I feel similarly. But…….

I need my M. Every single day, I draw from his positive energy, from his continual guidance and leadership. I draw strength from his presence, in any form at all. I need him, even when he is not here. I depend on him, on his energy and his strength. When he leaves, even just for work, some of that leaves with him. I miss him and I think of him.

The pull to him is even stronger if he’s gone for longer periods of time. I feel that loss even more. My well runs dry much quicker and is unable to be refilled when there is little communication, when we cannot talk, when I can’t see his face, feel his touch, or draw from his presence.

Besides the fact that I draw so much from his positive energy and strength, I just need to know he thinks of me. That I’m worth the few seconds it takes to send a quick note. That I’m on his mind and he wants to tell me so. That he needs me, too.

I’ve communicated this to him before, but while he was gone last week, and our communication was limited, it really hit me. Hard. Last night we talked about it again and I was able to be more clear about my feelings and how it effects me.

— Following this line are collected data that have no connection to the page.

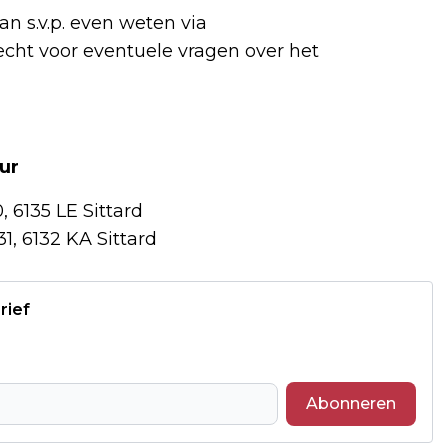
an s.v.p. even weten via
recht voor eventuele vragen over het
ur
 6135 LE Sittard
1, 6132 KA Sittard
rief
Abonneren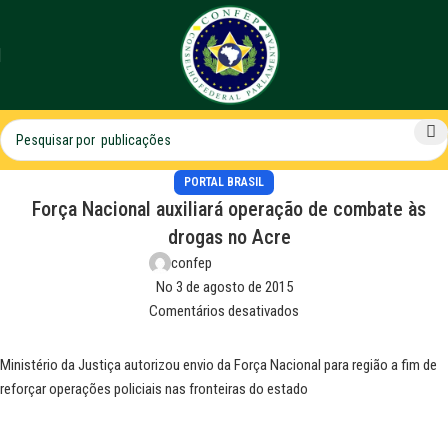
PORTAL BRASIL
Força Nacional auxiliará operação de combate às
drogas no Acre
confep
No 3 de agosto de 2015
Comentários desativados
Ministério da Justiça autorizou envio da Força Nacional para região a fim de
reforçar operações policiais nas fronteiras do estado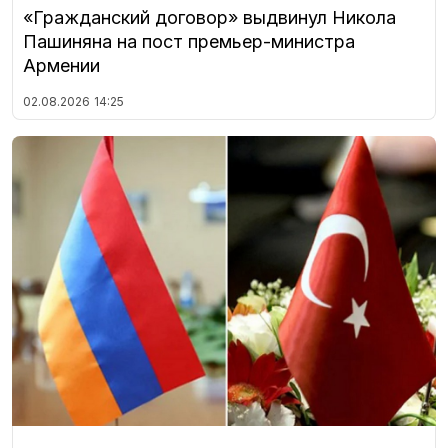
«Гражданский договор» выдвинул Никола
Пашиняна на пост премьер-министра
Армении
02.08.2026
14:25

Yes, I am an independent woman. I can do things on my own. I know he loves me and thinks of me. But, I need him, more than I ever imagined I could, more than I ever imagined I did. I need his presence, in any form. He is the positive energy that fuels me, the strength that tops mine off, the love that fills my heart. Now that my guard is down and I’ve given myself to him, I just need him, I need his energy, I need his reassurance. A lot.

I’d Be Toast

When I have those days when I feel so overwhelmed with emotion and my brain can’t possibly absorb another sensory attack, I’d love to be able to hide. I’d love to be able have the down time I need to process. Most times, I don’t, it’s just not possible. There aren’t 30 hours in a day. People don’t stop needing me and the world doesn’t go silent. The processing has to go on in my periphery. It has to be on the back burner. I have to find a way to get through the day, find some rest, and wake up for next, ready for more.

Writing it out always helps me. It’s the only way I know how to organize my thoughts. I jot things down, sometimes by hand, on sraps of paper or in a notebook. I use an app on my iPad. Then, I think and revisit and revise and edit. I splice and add and condense, in my head as well as in words on paper or screen. Sometimes, because there’s only so much time or an issue is very difficult to sort (or both!), that process can take days or even weeks, but I’m embracing that process. I know I’m always better for it in the long run.

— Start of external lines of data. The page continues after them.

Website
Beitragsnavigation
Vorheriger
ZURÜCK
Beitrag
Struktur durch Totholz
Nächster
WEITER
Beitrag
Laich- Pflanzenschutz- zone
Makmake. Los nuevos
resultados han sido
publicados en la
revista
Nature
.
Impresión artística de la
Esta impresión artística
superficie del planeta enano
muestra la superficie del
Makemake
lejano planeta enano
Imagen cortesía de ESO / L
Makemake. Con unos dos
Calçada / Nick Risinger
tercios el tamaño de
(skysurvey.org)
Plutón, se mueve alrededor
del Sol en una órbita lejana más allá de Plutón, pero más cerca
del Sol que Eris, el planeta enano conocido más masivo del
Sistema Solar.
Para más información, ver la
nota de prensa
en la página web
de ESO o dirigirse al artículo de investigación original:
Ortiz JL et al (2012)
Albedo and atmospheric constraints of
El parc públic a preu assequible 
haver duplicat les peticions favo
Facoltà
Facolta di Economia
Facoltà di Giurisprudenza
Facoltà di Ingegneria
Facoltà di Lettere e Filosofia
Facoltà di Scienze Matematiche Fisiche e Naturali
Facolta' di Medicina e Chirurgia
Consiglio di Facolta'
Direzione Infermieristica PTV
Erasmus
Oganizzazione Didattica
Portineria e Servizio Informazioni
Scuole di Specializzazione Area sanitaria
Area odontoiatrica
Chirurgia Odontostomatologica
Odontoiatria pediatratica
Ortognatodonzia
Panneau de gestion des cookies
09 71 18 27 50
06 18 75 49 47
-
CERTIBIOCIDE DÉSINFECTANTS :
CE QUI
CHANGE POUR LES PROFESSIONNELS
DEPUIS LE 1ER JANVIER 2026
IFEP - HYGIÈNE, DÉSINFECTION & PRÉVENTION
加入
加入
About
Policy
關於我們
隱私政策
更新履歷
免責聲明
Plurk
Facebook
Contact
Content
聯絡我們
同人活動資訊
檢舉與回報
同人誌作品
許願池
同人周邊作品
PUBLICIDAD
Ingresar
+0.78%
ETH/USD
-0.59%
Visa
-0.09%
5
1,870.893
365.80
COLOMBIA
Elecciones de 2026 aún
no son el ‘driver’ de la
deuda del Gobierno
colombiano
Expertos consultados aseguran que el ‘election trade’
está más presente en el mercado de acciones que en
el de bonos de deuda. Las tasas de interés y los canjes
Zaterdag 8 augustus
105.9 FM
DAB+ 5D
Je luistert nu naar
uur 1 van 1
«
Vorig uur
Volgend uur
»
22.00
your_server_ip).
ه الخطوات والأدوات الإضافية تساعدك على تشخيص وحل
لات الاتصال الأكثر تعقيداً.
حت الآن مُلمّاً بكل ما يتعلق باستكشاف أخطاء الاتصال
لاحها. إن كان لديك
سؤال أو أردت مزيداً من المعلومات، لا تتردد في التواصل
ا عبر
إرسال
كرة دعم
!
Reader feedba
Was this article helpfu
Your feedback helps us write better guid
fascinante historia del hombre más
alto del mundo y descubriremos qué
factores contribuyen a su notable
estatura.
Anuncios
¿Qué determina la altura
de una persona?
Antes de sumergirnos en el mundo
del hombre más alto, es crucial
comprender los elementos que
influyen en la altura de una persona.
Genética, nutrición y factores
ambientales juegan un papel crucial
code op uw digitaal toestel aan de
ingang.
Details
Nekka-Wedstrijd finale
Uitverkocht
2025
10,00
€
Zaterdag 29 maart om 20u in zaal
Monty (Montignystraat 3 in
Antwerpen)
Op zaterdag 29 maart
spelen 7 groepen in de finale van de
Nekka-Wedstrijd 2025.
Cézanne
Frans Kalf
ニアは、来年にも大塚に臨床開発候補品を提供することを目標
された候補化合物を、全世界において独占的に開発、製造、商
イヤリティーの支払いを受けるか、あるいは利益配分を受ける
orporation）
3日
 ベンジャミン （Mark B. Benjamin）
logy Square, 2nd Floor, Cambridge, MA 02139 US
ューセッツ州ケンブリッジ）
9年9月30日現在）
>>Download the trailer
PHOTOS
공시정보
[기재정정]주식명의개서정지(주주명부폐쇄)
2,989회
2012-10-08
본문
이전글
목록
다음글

Yet, along the way, life can feel pretty overwhelming. It doesn’t slow down and my brain and heart are already so full, still overwhelmed. The one thing I count on to help me refuel and make room in my well is alone time with M. When the girls go to bed and the house is quiet, and it’s just he and I. I shower, scrub away the grime of the day and do my prep work. Then, we can talk and snuggle and we can hang up all our hats and just be. He’s my refueling station, the one I know I can look forward to most days.

The days I really need him and life doesn’t allow for it; those days are the most difficult. The days there’s also no time to write. There are days I’m lucky to have a thought of my own, but I know, at some point, I’ll see him, I’ll have time to write. I’ll be okay.

Some days, he needs me more than I need him. I need to be strong enough for the both of us, I need to help him carry his load, help him smile or be there so he can lose himself in me. I’m grateful he counts on me and trusts me so fully to do that for him.

That’s what this is all about, that communication and connection. The give and take and meeting one another’s needs. The knowing when and how, the being attuned to one another in such a deep and intimate way. Without it, I’d be toast.